→ Problem to solve
From the data below, return the exact lines starting at the line containing "middle pip: (194, 0)" and ending at the line containing "pinky tip: (517, 263)", both included, and nothing else.
··· The data
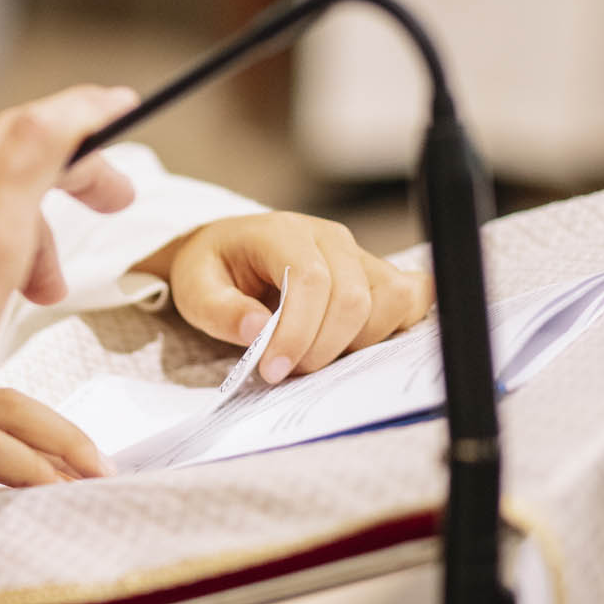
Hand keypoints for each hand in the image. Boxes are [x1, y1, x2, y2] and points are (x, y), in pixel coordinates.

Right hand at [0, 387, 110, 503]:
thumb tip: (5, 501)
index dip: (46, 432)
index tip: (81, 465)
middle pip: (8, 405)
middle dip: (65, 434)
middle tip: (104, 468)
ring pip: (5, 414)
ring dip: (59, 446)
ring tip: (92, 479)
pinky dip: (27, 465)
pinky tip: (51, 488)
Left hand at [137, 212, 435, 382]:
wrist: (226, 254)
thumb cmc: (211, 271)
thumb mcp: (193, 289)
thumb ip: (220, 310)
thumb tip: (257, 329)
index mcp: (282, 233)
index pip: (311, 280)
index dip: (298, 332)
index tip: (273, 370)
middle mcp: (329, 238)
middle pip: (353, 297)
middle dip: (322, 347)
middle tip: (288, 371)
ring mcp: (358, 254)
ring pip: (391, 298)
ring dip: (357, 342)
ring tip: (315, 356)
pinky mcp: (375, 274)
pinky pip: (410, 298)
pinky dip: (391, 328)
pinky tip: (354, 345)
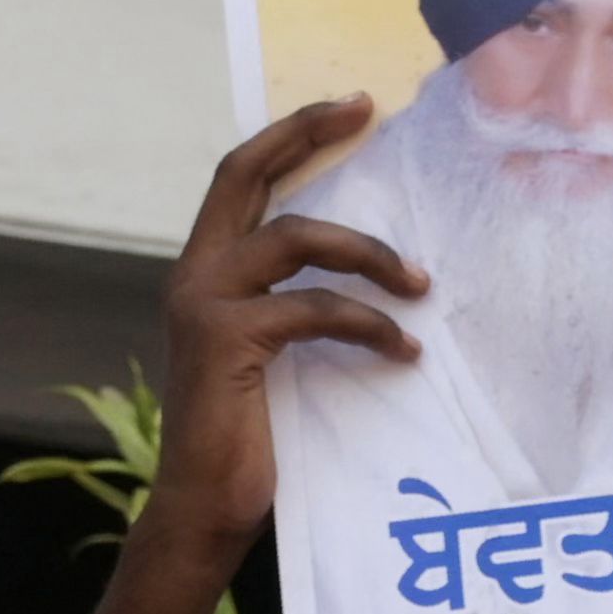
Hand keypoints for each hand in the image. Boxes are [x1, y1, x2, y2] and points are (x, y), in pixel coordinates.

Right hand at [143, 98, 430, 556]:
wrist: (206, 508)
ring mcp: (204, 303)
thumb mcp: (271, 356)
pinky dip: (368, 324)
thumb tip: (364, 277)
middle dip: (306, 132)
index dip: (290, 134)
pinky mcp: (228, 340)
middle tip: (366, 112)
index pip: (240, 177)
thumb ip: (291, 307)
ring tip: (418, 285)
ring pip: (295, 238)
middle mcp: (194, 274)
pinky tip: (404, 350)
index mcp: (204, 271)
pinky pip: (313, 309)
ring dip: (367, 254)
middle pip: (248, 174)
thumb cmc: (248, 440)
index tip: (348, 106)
······
··· The data
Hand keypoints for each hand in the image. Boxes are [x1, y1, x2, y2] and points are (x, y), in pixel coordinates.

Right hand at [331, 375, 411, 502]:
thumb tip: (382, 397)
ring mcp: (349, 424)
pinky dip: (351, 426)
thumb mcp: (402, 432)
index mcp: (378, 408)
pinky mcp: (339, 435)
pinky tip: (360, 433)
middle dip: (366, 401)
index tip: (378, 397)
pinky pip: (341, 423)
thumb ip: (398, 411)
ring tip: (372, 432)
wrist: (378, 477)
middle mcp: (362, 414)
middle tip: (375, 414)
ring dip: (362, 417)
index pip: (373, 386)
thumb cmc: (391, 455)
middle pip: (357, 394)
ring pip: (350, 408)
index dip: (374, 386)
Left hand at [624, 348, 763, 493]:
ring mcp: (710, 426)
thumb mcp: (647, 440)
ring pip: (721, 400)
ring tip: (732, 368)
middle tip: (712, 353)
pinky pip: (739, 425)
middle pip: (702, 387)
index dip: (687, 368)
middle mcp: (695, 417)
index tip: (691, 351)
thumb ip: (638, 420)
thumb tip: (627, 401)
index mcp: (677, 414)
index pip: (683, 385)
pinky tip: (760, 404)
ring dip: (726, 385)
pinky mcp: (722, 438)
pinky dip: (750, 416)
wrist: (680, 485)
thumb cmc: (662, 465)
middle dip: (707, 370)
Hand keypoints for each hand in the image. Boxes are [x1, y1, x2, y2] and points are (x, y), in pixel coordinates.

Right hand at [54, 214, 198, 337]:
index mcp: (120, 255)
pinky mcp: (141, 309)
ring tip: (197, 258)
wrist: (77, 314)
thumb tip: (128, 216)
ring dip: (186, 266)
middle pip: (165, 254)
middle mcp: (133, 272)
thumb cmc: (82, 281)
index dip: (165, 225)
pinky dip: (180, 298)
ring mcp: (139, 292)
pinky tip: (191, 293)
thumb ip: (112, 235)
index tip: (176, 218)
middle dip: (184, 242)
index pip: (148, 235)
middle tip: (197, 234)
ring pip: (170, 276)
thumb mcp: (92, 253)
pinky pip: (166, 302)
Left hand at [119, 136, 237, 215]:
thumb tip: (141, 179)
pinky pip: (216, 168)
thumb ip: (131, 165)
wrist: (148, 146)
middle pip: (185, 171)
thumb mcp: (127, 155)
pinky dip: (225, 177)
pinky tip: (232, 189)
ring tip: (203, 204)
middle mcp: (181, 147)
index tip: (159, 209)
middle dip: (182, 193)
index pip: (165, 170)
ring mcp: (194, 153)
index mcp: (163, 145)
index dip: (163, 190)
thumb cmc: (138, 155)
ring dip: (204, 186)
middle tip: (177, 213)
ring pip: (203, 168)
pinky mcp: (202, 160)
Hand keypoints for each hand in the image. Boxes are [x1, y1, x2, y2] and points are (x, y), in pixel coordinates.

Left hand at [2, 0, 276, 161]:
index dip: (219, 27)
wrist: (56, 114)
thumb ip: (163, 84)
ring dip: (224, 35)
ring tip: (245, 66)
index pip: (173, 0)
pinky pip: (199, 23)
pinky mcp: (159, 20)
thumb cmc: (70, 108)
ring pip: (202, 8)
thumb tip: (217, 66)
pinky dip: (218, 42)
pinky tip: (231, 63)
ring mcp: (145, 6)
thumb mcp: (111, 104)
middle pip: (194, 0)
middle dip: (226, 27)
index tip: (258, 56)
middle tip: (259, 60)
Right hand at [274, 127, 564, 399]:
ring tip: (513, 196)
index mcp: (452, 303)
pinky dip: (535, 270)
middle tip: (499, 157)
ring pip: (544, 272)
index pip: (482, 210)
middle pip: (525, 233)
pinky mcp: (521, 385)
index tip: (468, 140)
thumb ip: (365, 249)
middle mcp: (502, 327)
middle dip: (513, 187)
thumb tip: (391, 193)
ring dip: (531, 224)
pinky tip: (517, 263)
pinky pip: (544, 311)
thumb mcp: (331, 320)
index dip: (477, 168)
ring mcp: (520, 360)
······
→ Response
middle pip: (194, 0)
middle dip: (226, 27)
index tip: (258, 56)
middle tip: (259, 60)
Right hand at [274, 127, 564, 399]:
ring tip: (513, 196)
index mcp: (452, 303)
pinky dip: (535, 270)
middle tip: (499, 157)
ring pip: (544, 272)
index pip: (482, 210)
middle pip: (525, 233)
pinky mcp: (521, 385)
index tip: (468, 140)
thumb ip: (365, 249)
middle mcp: (502, 327)
middle dip: (513, 187)
thumb tip: (391, 193)
ring dip: (531, 224)
pinky tip: (517, 263)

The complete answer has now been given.